Show each line of the records below that contains the word "toggle". Case counts, so a line qualifies only when its capitalization matches.

━━ Given records

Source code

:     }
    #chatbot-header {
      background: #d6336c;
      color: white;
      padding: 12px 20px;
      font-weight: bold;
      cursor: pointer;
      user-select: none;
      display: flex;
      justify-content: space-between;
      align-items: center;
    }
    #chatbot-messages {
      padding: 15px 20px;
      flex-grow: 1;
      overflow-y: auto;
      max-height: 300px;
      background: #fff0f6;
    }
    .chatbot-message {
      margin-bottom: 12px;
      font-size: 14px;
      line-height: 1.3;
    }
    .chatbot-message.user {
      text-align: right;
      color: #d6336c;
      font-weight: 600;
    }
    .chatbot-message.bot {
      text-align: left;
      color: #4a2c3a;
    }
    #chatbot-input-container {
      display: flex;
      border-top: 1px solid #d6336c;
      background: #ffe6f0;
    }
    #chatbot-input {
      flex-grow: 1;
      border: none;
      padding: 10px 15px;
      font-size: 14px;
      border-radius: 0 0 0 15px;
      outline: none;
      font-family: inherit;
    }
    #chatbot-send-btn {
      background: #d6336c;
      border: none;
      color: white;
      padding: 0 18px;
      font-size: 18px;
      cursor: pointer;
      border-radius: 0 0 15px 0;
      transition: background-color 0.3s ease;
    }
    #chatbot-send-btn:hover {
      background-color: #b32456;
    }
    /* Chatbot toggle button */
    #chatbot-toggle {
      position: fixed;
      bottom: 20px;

━━━━

_Answer to the problem_
    /* Chatbot toggle button */
    #chatbot-toggle {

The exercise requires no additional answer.